_TEXT SEGMENT_.
________

Much is made in horticultural circles of ‘the end of the season’ – which generally means the garden centres are stocking up with Christmas decorations.

All true gardeners know there’s no end of the year – just a natural turning of the seasons with its joys and laments, seasonal tasks and future plans. And vegetable gardeners in particular aim to keep one step ahead, with an eye on the weather, maximising their time and garden space. The long dark, blustery evenings of winter are for planning what to sow and grow in the coming spring; what cropped well last summer and what didn’t do so well? Hmm… maybe not so many courgettes next year…

If you’re new to vegetable gardening and planning a veggie plot – but feel it might be all too much hard work – fear not: the key to success is in the design.

It’s easy for newbies to get carried away on a fit of enthusiasm, intent on being self-sufficient and growing fresh, healthy veg for the family all year round.

Stop! This way leads to overwhelm, trying to grow too much, too soon, when weeds and the weather and work will erode your good intentions and leave the plot neglected or worse – abandoned.

I design an increasing number of vegetable or kitchen garden for my clients in Devon, as the trend for home grown veg and healthy living blooms. Increasingly the vegetable plot takes on a more central role in the greater garden scheme, rather than being relegated to a scruffy plot at the bottom of the garden with the compost bins and the ‘dumping ground’.

And I always include a seating area within the veg plot – after all, this is where you’ll be busiest and a rest most needed! Vegetable gardens can be beautiful as well as useful – prerequisites for good design.

The following are keys points to consider when planning your plot:

Firstly accept you won’t be able to grow everything – it’s unlikely you will have the time, space or a suitable soil for everything on your wish list.

The next most obvious question is:  What do you want to eat? Don’t waste time, space and energy growing things that are cheap and plentiful in the shops such as main crop spuds or onions. Better to grow unusual varieties of new potatoes or shallots – easy to grow but pricey and less available.

This also includes Asparagus and soft fruit- expensive to buy and as with so much home grown produce, delicious when fresh from the garden.

Once you’ve compiled a list of crops you’d like to try, cut it down to the essentials – don’t let beginner enthusiasm run away with you; there’s always next year!

To start, try three crops grown from seed and establish a couple of permanent crops – for example, new potatoes, French beans, a ‘cut and come again’ lettuce mix, and permanent crops such as Rhubarb with some soft fruit like gooseberries or currants.

Next consider your space – be realistic about how much room you have and note where the sunny and shady spots are in the garden. Is it exposed or sheltered? Is there an obvious spot at the bottom of the garden or would it be more practical to have it much closer to the kitchen door?

Most important is your soil – is it heavy, sticky clay or a gritty, crumbly loam? These factors will effect what you can grow well – but most soil problems can be resolved or at least improved.

Next consider the layout. Before you site your beds and growing areas consider other  practicalities such as a greenhouse for propagating seedlings, a shed for storage, a compost heap - or three - and a utility area for storing bulky items like grass clippings, leaf mould  and  bags of compost. You may not want all these things as space - or lack of it, is an issue, though if I were to pick one, a compost heap would be favourite.

________

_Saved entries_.
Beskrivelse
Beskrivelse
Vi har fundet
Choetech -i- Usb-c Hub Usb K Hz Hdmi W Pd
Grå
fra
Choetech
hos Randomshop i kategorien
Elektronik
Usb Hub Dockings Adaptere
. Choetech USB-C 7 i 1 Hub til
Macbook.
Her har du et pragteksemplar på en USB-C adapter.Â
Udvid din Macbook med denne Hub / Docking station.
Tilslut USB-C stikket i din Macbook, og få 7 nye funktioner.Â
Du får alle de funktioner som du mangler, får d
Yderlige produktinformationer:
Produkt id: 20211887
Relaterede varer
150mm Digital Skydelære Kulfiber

________

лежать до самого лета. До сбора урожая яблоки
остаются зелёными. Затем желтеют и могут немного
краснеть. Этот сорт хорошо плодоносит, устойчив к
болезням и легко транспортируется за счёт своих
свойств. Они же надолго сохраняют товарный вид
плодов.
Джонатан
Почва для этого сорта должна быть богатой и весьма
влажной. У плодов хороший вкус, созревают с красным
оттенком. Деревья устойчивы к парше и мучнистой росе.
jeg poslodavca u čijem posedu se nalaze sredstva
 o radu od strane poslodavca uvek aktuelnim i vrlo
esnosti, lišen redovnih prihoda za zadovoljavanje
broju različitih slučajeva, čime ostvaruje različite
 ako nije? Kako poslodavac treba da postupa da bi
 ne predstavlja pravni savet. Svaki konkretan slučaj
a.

________

_TASKS TO PERFORM_.
1 > Write out the stretch of the vegetable garden passage from "It’s easy for" through "worse – abandoned.".
2 > Pick out every row that contains the string "poslodavca".

_WRITTEN ANSWERS_.
1 >
It’s easy for newbies to get carried away on a fit of enthusiasm, intent on being self-sufficient and growing fresh, healthy veg for the family all year round.

Stop! This way leads to overwhelm, trying to grow too much, too soon, when weeds and the weather and work will erode your good intentions and leave the plot neglected or worse – abandoned.

2 >
jeg poslodavca u čijem posedu se nalaze sredstva
 o radu od strane poslodavca uvek aktuelnim i vrlo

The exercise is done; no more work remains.